I was not given many natural gifts in this life. I am a short, average looking man with Boring Dude Haircut #4 plastered on my dome. I am more book smart than street smart, and I am not even that book smart. Despite being delightfully mediocre in many areas, I excel in exactly one: being the loudest person in the Western Hemisphere. It is kind of like being the human equivalent of the Tasmanian Devil – a totally average looking marsupial that possesses a ferocious growl. I am the guy that does not need a microphone during presentations. My voice can reach Vancouver from San Diego with relative ease. My diaphragm must be jacked.

And I was quite eager to share this gift with you, Guy About to Drop in on Me. But you, being an ungrateful douchebag, do not want to listen to the personal performance I just gave you of the one skill I have spent a literal lifetime perfecting. Douchebaggery never has time for others.

Ignoring me and proper surfing decorum, you take off and rise to your feet. I begin to volley a variety of expletives your way, but you seem to be on a quest to convince me you are deaf. You are now very much in my way and I have a choice to make. Do I:

a. Channel my inner linebacker and tackle you

b. Lean down, grab your leash, and send you tumbling backwards

c. Increase the ferociousness of my now steady string of F-Bombs, cluing you into my level of seriousness

d. Sheepishly pull out and fire salvos of eye daggers in your general direction

I choose D, with a dose of C for good measure, because I am a lover, not a fighter. Also, please see a few paragraphs prior where I state my average dude size. The largest child on most playgrounds could handily kick my ass, so it’s in my best interest to not be a physical aggressor. This approach has kept me alive for 33 years, but really cuts into my wave count.

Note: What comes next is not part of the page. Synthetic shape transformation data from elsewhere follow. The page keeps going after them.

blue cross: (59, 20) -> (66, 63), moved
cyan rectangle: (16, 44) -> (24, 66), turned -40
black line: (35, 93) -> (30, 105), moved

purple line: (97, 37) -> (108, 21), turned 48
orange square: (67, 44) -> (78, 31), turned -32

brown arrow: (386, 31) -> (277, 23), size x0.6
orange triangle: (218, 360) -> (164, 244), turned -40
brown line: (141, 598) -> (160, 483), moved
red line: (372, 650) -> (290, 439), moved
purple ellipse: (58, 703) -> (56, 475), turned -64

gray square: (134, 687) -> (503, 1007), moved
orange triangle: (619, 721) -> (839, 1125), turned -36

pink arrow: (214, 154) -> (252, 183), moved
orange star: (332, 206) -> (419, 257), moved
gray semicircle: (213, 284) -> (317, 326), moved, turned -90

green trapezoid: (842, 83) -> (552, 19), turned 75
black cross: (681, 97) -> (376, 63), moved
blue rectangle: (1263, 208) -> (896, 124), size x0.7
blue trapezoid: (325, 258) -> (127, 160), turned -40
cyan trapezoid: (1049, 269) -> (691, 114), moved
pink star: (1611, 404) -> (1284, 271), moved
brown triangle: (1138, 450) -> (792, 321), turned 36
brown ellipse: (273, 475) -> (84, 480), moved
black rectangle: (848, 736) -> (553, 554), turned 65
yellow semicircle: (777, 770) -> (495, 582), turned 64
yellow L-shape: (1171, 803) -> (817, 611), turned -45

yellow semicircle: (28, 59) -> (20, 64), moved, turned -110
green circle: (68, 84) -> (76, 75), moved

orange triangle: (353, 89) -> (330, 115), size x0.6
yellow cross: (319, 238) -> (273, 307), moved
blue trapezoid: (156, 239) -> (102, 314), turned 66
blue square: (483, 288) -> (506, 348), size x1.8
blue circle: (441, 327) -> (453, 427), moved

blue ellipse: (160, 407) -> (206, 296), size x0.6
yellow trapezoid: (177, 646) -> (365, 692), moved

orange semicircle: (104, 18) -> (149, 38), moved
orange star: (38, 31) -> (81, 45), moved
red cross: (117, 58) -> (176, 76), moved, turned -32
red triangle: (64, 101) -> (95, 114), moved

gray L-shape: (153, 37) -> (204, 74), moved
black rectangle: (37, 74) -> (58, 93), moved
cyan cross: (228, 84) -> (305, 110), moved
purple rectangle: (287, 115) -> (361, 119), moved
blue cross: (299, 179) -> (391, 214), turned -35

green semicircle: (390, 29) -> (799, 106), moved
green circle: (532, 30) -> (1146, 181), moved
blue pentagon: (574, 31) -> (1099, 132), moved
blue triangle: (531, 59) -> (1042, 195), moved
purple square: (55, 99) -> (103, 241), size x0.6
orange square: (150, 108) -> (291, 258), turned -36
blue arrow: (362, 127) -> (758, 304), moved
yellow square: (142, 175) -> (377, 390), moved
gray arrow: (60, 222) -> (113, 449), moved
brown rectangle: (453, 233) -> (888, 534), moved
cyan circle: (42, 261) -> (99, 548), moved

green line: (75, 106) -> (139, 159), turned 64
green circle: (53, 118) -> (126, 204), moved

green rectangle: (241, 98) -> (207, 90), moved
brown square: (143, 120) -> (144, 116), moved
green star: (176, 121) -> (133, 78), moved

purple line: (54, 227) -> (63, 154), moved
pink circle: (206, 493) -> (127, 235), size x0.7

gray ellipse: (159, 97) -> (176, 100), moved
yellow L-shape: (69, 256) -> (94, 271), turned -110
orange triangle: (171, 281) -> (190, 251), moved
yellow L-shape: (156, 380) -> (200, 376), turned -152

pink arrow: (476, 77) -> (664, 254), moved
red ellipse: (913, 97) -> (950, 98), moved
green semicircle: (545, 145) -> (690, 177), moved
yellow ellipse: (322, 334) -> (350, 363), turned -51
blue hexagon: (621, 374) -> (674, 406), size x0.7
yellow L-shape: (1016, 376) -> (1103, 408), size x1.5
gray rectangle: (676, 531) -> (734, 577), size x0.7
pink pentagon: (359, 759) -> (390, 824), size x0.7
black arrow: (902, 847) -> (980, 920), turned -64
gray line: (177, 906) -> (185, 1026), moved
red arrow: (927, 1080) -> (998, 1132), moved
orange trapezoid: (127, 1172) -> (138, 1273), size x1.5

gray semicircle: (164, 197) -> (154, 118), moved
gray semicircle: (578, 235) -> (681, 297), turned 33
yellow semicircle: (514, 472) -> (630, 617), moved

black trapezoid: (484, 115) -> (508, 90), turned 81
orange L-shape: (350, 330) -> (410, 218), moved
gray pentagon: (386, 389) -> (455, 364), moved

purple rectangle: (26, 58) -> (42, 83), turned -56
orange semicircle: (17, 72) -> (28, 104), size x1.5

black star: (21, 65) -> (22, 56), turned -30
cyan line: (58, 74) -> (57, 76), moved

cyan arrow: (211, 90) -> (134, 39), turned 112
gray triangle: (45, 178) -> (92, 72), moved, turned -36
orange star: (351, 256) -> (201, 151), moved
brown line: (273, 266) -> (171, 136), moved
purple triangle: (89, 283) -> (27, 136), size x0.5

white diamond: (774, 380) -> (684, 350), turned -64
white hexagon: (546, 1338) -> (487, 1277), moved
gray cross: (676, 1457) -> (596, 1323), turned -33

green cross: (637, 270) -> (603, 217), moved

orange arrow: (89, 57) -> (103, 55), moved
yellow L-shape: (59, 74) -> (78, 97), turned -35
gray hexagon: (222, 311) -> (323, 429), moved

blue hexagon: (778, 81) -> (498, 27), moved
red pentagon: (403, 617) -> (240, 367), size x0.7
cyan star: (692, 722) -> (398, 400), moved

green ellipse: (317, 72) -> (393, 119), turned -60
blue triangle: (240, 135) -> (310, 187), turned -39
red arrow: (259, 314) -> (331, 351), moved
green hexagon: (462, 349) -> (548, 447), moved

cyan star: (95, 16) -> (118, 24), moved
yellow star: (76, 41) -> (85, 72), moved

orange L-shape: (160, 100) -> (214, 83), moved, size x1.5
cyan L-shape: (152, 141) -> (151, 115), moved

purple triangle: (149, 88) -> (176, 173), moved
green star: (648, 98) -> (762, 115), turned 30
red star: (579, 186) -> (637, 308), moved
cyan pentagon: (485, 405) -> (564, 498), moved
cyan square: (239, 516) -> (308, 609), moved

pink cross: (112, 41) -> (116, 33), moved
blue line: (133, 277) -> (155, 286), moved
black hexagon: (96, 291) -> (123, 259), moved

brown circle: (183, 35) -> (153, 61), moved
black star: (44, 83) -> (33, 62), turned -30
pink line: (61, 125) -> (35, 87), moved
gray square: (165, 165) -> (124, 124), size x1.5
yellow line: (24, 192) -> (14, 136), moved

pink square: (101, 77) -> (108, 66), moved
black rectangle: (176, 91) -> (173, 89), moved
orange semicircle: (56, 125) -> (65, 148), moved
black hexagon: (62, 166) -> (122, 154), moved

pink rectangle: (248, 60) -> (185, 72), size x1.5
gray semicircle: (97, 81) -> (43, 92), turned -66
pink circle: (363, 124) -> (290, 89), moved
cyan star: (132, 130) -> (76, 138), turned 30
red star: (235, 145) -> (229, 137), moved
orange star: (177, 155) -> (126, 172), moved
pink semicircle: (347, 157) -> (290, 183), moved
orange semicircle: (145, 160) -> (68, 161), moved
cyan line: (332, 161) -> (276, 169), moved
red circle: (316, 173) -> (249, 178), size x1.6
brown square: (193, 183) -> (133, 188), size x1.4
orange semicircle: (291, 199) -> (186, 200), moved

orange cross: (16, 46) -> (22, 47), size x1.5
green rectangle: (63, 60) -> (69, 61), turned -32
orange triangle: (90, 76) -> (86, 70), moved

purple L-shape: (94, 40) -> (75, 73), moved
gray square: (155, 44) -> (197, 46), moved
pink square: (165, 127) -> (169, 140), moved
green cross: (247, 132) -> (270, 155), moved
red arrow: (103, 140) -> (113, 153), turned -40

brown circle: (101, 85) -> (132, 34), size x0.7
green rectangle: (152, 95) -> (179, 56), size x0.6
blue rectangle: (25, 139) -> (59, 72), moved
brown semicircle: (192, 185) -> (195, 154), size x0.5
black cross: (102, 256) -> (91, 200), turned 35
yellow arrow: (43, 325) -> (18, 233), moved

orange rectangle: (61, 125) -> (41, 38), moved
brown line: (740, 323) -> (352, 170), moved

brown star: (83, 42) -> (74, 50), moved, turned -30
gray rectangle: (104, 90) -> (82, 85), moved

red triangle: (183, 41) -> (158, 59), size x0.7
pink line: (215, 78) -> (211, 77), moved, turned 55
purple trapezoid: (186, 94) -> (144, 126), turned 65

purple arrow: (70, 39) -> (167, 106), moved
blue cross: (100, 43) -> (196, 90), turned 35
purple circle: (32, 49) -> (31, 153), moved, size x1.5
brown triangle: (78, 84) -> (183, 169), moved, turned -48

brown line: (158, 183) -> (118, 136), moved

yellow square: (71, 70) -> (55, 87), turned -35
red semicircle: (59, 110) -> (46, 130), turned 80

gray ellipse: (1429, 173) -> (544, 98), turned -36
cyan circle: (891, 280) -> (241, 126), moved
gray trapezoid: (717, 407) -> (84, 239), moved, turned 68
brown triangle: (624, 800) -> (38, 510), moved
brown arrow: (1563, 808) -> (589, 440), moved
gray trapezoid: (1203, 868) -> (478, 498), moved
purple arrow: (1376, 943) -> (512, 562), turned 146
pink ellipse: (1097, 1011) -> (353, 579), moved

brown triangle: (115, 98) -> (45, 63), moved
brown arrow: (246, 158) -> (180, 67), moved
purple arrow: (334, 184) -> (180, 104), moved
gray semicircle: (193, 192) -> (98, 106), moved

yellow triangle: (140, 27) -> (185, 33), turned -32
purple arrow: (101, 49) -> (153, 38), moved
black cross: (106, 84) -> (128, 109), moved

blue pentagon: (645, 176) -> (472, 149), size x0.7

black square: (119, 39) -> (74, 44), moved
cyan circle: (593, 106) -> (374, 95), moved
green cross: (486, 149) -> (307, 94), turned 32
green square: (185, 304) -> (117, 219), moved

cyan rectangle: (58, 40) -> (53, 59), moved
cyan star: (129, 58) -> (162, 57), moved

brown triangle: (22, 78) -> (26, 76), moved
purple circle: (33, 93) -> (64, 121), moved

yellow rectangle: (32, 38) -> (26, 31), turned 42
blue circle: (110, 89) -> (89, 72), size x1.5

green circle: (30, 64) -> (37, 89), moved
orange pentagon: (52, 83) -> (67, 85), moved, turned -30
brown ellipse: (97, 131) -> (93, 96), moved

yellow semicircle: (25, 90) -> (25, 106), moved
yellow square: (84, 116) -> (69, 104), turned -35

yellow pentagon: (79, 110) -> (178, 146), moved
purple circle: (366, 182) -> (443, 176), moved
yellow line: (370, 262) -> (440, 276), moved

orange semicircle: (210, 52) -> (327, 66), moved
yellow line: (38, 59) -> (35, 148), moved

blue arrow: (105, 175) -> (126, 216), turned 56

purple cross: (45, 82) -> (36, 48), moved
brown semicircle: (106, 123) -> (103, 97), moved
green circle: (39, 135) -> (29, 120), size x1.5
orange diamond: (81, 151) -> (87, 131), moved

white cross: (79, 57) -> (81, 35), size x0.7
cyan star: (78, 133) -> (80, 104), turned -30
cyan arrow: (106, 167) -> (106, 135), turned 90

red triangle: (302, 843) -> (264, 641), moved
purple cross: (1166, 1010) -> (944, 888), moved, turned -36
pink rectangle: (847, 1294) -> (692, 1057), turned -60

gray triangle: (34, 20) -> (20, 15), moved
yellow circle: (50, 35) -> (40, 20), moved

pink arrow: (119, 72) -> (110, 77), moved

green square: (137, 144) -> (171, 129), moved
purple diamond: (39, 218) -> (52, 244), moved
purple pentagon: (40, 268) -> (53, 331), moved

If you are good, you majestically glide down the line, hitting the lip at all the right times, leaving me to wonder about the wave that could have been for me. If you are not so good, then I have a front row seat as you somehow stiffly, yet wobbly, go straight. You might also fall. You falling is preferable in both scenarios.

It’s like we are both guys looking for ladies in the same Club/Clerb. I spot someone attractive and proceed to strike up a friendly conversation with her, hoping the loud music excuses the excessive volume of my booming voice. But then you, the Drop In Douche, emerging from your cologne bath with an abundance of gel slathered in your hair, slides up behind her and begins ramming your be-kahkied package into her, grinding without so much as a hello to announce yourself. Somehow, you get the girl and I go home alone.

So I reluctantly allow you to grind on my wave and you run away with it, heroically riding off into the sunset. I bob alone in silence, letting out a long sigh and wondering about the one that got away.

Do you show remorse afterwards? Of course not. You do not even look in my direction. You are too busy aggressively asserting yourself in the next pack of surfers, sizing up your next victim.

In my imagination, I have already dropped you into a vat of Gorilla Glue, where I will allow 24 hours for the glue to fully dry and cure so that I can safely pick you up and toss you into the mouth of the nearest active volcano. This thought makes me smile. While I am not a violent person, I can still enjoy plotting your torturous demise within the confines of my mind, where the laws are more lax.

But really, we should go out for coffee some time and discuss the finer points of surfing etiquette. It will be an opportunity for you to explain yourself and maybe even learn how to become a better person. Then I can throw my scalding hot coffee (AKA Volcano Juice) in your stupid fucking face. Asshole.